Desperately seeking supply chain success

There aren't many high-profile success stories of companies moving their operations onto the Web. I'm talking about success in...

There aren't many high-profile success stories of companies moving their operations onto the Web. I'm talking about success in terms of profits made, or savings earned, not the internal targets for site visitors or transaction rates.

Tesco is the highest-profile UK example, and just recently EBR's parent company Reed Elsevier achieved some notoriety when it announced increased profits on the back of some well-judged subscription-based content services.

But most people struggle to come up with a company that has really got to grips with e-enabling its supply chain. Cisco was always cited as the company at the forefront of using e-supply chain technology to reduce costs and increase efficiency.
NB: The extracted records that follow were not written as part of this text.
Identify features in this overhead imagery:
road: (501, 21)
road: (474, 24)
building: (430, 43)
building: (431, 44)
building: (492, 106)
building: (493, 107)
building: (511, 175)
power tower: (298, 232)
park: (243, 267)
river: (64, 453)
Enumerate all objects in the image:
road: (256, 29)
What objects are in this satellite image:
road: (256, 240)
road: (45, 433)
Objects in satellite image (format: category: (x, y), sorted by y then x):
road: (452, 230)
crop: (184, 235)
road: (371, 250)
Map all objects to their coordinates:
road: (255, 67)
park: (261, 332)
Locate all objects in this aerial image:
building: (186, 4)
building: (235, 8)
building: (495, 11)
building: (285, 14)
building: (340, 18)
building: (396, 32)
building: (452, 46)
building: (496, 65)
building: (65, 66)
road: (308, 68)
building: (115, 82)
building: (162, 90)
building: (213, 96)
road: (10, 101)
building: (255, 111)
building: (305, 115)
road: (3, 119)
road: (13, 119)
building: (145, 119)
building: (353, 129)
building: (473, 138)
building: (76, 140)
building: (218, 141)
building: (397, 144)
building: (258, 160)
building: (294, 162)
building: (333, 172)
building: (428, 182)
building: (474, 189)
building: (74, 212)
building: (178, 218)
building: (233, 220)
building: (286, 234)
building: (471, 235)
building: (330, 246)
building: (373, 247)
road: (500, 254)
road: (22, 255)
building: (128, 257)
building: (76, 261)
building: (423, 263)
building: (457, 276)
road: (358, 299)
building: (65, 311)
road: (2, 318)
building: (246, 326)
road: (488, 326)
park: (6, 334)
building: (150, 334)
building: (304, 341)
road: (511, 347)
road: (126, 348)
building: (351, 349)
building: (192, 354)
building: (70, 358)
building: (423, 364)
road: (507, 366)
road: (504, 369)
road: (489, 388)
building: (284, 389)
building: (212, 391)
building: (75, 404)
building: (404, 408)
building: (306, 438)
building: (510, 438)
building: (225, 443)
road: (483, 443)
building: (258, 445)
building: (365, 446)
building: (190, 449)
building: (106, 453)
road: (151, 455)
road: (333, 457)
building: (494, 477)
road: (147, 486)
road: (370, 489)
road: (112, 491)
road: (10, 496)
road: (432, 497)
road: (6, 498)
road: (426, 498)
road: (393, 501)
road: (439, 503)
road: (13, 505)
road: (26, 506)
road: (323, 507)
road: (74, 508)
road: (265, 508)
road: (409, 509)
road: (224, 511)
Its name is not used in this context so much anymore, probably due to its recently announced $2.25bn inventory write-off. How much of Cisco's misfortune was due to management over-optimism, technology slump or e-supply chain cock-up we will never really know. Perhaps it would have written off $5bn if it had not invested so much in its ultra-sophisticated supply chain systems.

Nothing changes the fact that establishing electronic, information-sharing links with your supply chain is a good idea, now more than ever. Unlike many e-business propositions, which can lose their lustre during an economic slow-down, e-enabling your supply chain is a no-brainer.

As I said before, it is all about reducing costs and improving efficiency - a virtual mantra for recession management. So we've decided to bang the drum a little bit about online supply chains this month - and we have found a few companies, such as Sainsbury's and GE Lighting, who can point to real benefits from their forays into this field.

None of them are even close to achieving the nirvana of a fully integrated, automated supply chain quite yet, but they are getting there.